The Community Forestry Collection was established in 1981 and is one of the first collections established at the Arboretum. Between 1981 and 1995, several grants combined with the assistance of the Maine Forest Service made it possible to establish the variety of plantings seen here today. Much of the work in establishing this collection was overseen by Alfred (Skip) Johnson, who served as director from 1990 – 1997.
This collection presents the visitor (viewer) with examples of tree species that have been frequently planted along street ways, in median strips, town parks, parkways, and other urban or community settings. There are many considerations to think about when choosing tree species for a community setting. Some trees spread their branches far and wide while others keep a vase shape even when planted in the open. The root systems of some species spread and remain close to the surface while other species extend down. This information can be helpful especially if you are planting adjacent to a sidewalk.
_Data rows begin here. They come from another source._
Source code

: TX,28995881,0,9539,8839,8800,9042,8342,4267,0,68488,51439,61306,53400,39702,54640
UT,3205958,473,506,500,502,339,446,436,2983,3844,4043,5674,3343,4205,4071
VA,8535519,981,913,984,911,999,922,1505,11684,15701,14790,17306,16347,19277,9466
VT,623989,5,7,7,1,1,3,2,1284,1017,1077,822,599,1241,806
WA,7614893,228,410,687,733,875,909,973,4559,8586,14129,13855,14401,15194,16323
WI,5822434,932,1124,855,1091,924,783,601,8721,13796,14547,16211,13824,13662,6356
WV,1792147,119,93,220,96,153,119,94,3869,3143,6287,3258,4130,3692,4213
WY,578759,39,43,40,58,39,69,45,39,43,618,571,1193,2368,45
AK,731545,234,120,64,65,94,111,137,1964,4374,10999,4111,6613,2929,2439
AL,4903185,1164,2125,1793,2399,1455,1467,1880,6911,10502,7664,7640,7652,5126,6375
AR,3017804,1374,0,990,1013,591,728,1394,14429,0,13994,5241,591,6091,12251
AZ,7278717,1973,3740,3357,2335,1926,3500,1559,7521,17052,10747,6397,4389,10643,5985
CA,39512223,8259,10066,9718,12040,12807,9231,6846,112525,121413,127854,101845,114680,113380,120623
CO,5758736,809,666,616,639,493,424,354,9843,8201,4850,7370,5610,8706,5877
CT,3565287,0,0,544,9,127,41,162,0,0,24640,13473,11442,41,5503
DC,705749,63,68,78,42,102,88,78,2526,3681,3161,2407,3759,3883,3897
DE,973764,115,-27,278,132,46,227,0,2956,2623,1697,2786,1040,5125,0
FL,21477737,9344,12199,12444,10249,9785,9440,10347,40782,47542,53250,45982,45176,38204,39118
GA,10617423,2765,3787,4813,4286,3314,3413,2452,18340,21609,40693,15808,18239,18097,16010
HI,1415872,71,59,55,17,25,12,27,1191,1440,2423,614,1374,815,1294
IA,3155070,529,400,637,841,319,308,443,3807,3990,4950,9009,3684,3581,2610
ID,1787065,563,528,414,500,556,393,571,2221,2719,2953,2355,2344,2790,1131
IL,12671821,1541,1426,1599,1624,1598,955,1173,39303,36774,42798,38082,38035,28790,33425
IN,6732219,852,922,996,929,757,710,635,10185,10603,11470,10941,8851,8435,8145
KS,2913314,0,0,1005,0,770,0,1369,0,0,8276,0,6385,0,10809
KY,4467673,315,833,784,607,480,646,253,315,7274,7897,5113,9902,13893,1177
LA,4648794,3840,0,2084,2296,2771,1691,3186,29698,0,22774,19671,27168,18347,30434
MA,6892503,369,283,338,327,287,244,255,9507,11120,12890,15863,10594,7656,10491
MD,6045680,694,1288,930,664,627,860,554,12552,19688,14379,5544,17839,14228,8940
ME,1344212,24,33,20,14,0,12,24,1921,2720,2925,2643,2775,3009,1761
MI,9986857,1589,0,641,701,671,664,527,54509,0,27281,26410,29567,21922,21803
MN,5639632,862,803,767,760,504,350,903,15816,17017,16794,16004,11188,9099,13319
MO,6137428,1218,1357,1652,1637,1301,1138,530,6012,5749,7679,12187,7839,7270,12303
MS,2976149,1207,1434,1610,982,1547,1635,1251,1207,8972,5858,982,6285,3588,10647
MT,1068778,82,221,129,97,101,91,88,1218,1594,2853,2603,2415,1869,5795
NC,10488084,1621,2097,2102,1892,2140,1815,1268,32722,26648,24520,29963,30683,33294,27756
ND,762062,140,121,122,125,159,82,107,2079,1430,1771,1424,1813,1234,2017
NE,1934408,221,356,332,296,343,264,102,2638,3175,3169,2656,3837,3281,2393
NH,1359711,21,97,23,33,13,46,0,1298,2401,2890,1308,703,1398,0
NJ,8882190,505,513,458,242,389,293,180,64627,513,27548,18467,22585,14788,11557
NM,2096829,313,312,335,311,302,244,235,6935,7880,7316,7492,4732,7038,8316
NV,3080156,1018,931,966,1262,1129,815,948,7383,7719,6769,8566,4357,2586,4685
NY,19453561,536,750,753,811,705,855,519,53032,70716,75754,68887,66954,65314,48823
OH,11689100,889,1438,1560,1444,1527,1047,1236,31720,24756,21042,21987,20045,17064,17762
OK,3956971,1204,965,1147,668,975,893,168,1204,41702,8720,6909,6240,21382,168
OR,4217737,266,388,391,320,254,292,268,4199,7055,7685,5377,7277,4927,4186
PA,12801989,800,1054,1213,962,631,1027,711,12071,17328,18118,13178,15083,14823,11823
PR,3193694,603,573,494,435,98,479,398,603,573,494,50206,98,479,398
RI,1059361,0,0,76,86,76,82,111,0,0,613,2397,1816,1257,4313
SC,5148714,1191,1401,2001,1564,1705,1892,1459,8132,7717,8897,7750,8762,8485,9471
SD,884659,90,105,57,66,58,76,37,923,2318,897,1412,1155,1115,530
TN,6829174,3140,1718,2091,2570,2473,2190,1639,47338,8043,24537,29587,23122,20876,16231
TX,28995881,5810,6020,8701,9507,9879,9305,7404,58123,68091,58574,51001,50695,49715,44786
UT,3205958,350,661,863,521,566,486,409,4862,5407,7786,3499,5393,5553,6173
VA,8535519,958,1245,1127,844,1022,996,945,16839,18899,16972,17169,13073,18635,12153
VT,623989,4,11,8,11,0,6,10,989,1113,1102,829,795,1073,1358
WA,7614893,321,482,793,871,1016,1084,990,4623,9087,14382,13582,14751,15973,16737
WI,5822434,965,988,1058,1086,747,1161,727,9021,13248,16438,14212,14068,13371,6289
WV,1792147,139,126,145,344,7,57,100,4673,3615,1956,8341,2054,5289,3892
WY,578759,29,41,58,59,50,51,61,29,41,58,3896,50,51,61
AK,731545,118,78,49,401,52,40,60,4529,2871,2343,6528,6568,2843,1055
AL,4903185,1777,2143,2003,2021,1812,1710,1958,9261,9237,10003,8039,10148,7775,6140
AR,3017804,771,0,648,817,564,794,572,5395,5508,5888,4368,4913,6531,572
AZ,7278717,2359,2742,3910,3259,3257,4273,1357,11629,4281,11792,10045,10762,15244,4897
The Weeping Willow (Salix babylonica) has beautiful branching that hangs down however this is not the tree to choose if there is a septic system or drain pipes nearby as its rooting behavior can be extremely disruptive. There are dozens upon dozens of growth traits which are helpful in selecting tree species for various planting strategies and locations. Resistance to air pollution, ability to withstand salt runoff, drought resistance, deciduous vs coniferous, fall-time colors, flowering or non-flowering, and of course the list goes on.
This collection offers a practical side for viewers to study and examine the characteristics of various tree species (all of which are identified through their botanical name tags) but it also provides a lovely knoll for picnics, sitting, bird watching and other nature oriented pursuits.